Following both the death of loved ones who were always of great support to him and the cruelties inflicted by the Ta’if townspeople, God honored Prophet Muhammad with the Ascension, allowing him to travel to the spiritual realms. One night, accompanied by Archangel Gabriel, the Prophet was taken from the Sacred Mosque in Makka to the al-Aqsa Mosque in Jerusalem; from there, he was raised to the great station known as Sidrat al-Muntaha, the highest point of any created being's rise and nearness to God. Thereafter, the Prophet was raised to God’s Presence, transcending space and time. This miracle served as an indication that Islam would now move beyond Makka, where it had been confined for the past ten years, and spread to distant lands and nations. Because during this spiritual journey, Prophet Muhammad had led the prayer before the souls of all the previous Prophets, some of whose followers remained in his day and at present. The first part of this journey is called the Night Journey (Isra) and is described in the seventeenth chapter of the Qur’an, which bears the same name. As for the Ascension (Mi’raj), it is described in the first verses of the chapter entitled al-Najm (53:1-18) and is confirmed through many Prophetic Traditions. That the Ascension occurred one year before the Emigration on the twenty-seventh night of the month of Rajab has been generally accepted.

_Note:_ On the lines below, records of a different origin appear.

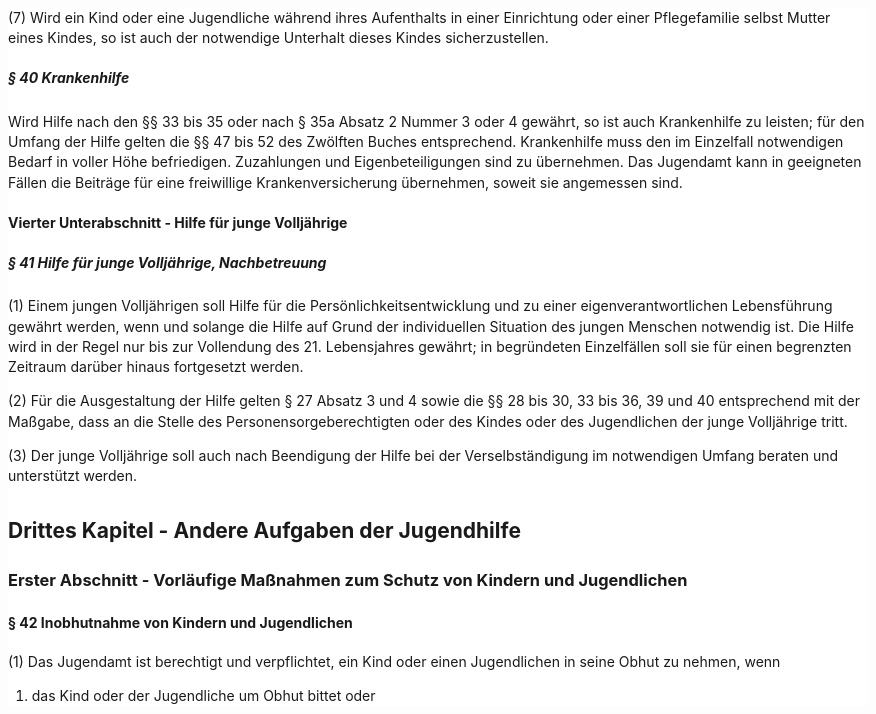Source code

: (7) Wird ein Kind oder eine Jugendliche während ihres Aufenthalts in
einer Einrichtung oder einer Pflegefamilie selbst Mutter eines Kindes,
so ist auch der notwendige Unterhalt dieses Kindes sicherzustellen.


##### § 40 Krankenhilfe

Wird Hilfe nach den §§ 33 bis 35 oder nach § 35a Absatz 2 Nummer 3
oder 4 gewährt, so ist auch Krankenhilfe zu leisten; für den Umfang
der Hilfe gelten die §§ 47 bis 52 des Zwölften Buches entsprechend.
Krankenhilfe muss den im Einzelfall notwendigen Bedarf in voller Höhe
befriedigen. Zuzahlungen und Eigenbeteiligungen sind zu übernehmen.
Das Jugendamt kann in geeigneten Fällen die Beiträge für eine
freiwillige Krankenversicherung übernehmen, soweit sie angemessen
sind.


#### Vierter Unterabschnitt - Hilfe für junge Volljährige



##### § 41 Hilfe für junge Volljährige, Nachbetreuung

(1) Einem jungen Volljährigen soll Hilfe für die
Persönlichkeitsentwicklung und zu einer eigenverantwortlichen
Lebensführung gewährt werden, wenn und solange die Hilfe auf Grund der
individuellen Situation des jungen Menschen notwendig ist. Die Hilfe
wird in der Regel nur bis zur Vollendung des 21. Lebensjahres gewährt;
in begründeten Einzelfällen soll sie für einen begrenzten Zeitraum
darüber hinaus fortgesetzt werden.

(2) Für die Ausgestaltung der Hilfe gelten § 27 Absatz 3 und 4 sowie
die §§ 28 bis 30, 33 bis 36, 39 und 40 entsprechend mit der Maßgabe,
dass an die Stelle des Personensorgeberechtigten oder des Kindes oder
des Jugendlichen der junge Volljährige tritt.

(3) Der junge Volljährige soll auch nach Beendigung der Hilfe bei der
Verselbständigung im notwendigen Umfang beraten und unterstützt
werden.


## Drittes Kapitel - Andere Aufgaben der Jugendhilfe



### Erster Abschnitt - Vorläufige Maßnahmen zum Schutz von Kindern und Jugendlichen



#### § 42 Inobhutnahme von Kindern und Jugendlichen

(1) Das Jugendamt ist berechtigt und verpflichtet, ein Kind oder einen
Jugendlichen in seine Obhut zu nehmen, wenn

1.  das Kind oder der Jugendliche um Obhut bittet oder

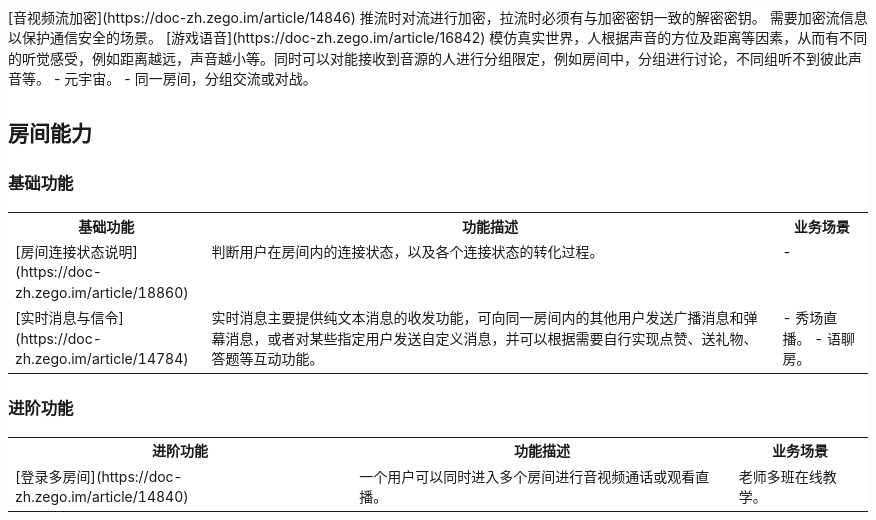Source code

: </tr>
<tr>
<td>[音视频流加密](https://doc-zh.zego.im/article/14846)</td>
<td>推流时对流进行加密，拉流时必须有与加密密钥一致的解密密钥。</td>
<td>需要加密流信息以保护通信安全的场景。</td>
</tr>
<tr>
<td>[游戏语音](https://doc-zh.zego.im/article/16842)</td>
<td>模仿真实世界，人根据声音的方位及距离等因素，从而有不同的听觉感受，例如距离越远，声音越小等。同时可以对能接收到音源的人进行分组限定，例如房间中，分组进行讨论，不同组听不到彼此声音等。</td>
<td>
- 元宇宙。
- 同一房间，分组交流或对战。
</td>
</tr>
</tbody></table>

## 房间能力

### 基础功能

<table>
  
<tbody><tr>
<th>基础功能</th>
<th>功能描述</th>
<th>业务场景</th>
</tr>
<tr>
<td>[房间连接状态说明](https://doc-zh.zego.im/article/18860)</td>
<td>判断用户在房间内的连接状态，以及各个连接状态的转化过程。</td>
<td>-</td>
</tr>
<tr>
<td>[实时消息与信令](https://doc-zh.zego.im/article/14784)</td>
<td>实时消息主要提供纯文本消息的收发功能，可向同一房间内的其他用户发送广播消息和弹幕消息，或者对某些指定用户发送自定义消息，并可以根据需要自行实现点赞、送礼物、答题等互动功能。</td>
<td>
- 秀场直播。
- 语聊房。
</td>
</tr>
</tbody></table>

### 进阶功能

<table>
  
<tbody><tr>
<th>进阶功能</th>
<th>功能描述</th>
<th>业务场景</th>
</tr>
<tr>
<td>[登录多房间](https://doc-zh.zego.im/article/14840)</td>
<td>一个用户可以同时进入多个房间进行音视频通话或观看直播。</td>
<td>老师多班在线教学。</td>
</tr>
</tbody></table>
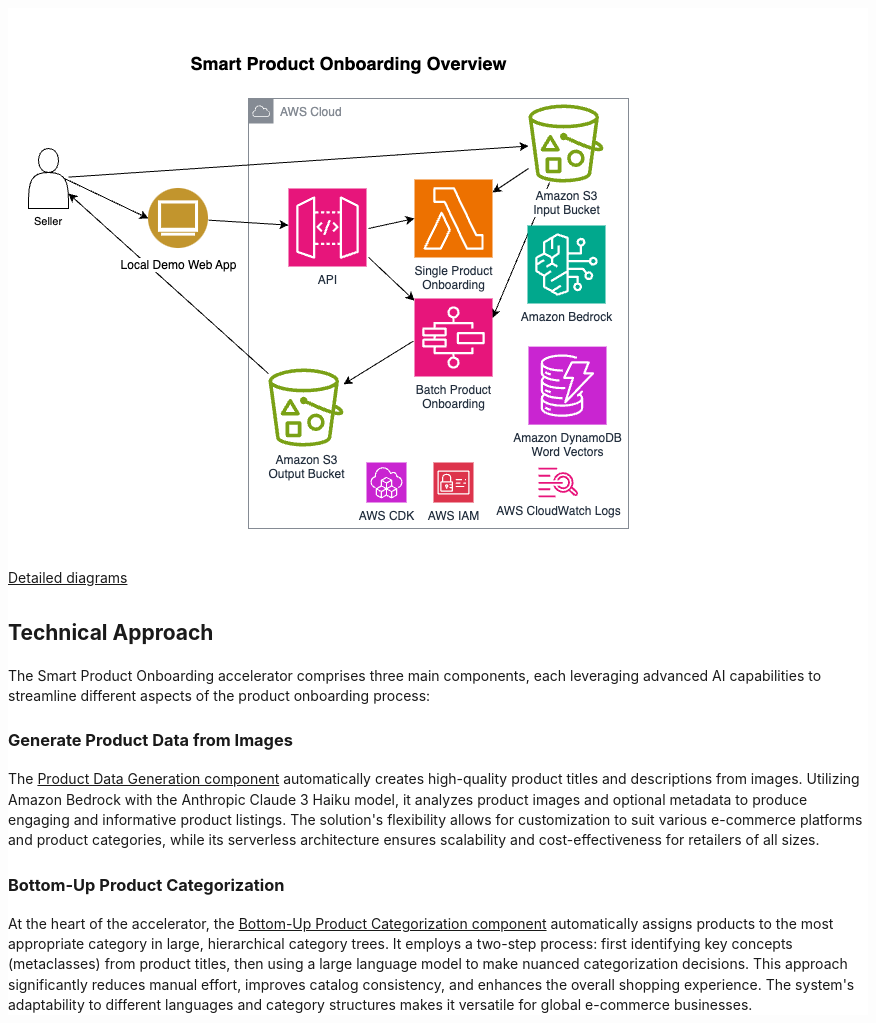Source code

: ![Architecture Overview](documentation/diagrams/architecture-Overview.png)

[Detailed diagrams](architecture.md#architecture)

## Technical Approach

The Smart Product Onboarding accelerator comprises three main components, each leveraging advanced AI capabilities to streamline different aspects of the product onboarding process:

### Generate Product Data from Images

The [Product Data Generation component](documentation/generate-product-data-from-images.md#generate-product-data-from-images) automatically creates high-quality product titles and descriptions from images. Utilizing Amazon Bedrock with the Anthropic Claude 3 Haiku model, it analyzes product images and optional metadata to produce engaging and informative product listings. The solution's flexibility allows for customization to suit various e-commerce platforms and product categories, while its serverless architecture ensures scalability and cost-effectiveness for retailers of all sizes.

### Bottom-Up Product Categorization

At the heart of the accelerator, the [Bottom-Up Product Categorization component](documentation/bottom-up-product-categorization/index.md#bottom-up-product-categorization) automatically assigns products to the most appropriate category in large, hierarchical category trees. It employs a two-step process: first identifying key concepts (metaclasses) from product titles, then using a large language model to make nuanced categorization decisions. This approach significantly reduces manual effort, improves catalog consistency, and enhances the overall shopping experience. The system's adaptability to different languages and category structures makes it versatile for global e-commerce businesses.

The Ascension elevated the spirituality of the Prophet, consolidated the faith of the believers, and increased the hostility of the polytheists. When the Prophet related this incident to the Makkans, they denied it, dismissing it as fanciful and fabricated. Despite the fact that they received correct information in response to their questions regarding the exact whereabouts of a caravan returning to Makka from Jerusalem, they persisted in their denial. Even if the polytheists wanted to put Abu Bakr in an awkward position by mockingly relating the situation to him, he affirmed its veracity saying, “If Muhammad himself says this, then it must true,” and thus took on the title of al-Siddiq (Verifier of the Truth). The five daily prayers were enjoined on this night, the last verses of the Qur’anic chapter al-Baqara (2:285-286) were revealed on this night, and the forgiveness of all those who do not associate partners with God was proclaimed. The following principles commanded in the chapter relating directly to this night are significant in terms of demonstrating Islam's basic approach to certain issues:
- To worship none other than God;
- To treat one’s parents with the best of kindness;
- To give relatives, the destitute, and travelers their due;
- Not to be miserly or squander one’s wealth;
- Not to kill children for fear of poverty;
- Not to draw near to any unlawful sexual intercourse;
- Not to kill;
- Not to usurp the property of orphans;
- To keep promises;
- To be accurate in measurements;
- Not to pursue that of which one has no knowledge;
- Not to walk on the earth in self-conceit or arrogance (Quran, Surah Al-Isra 17/22-39).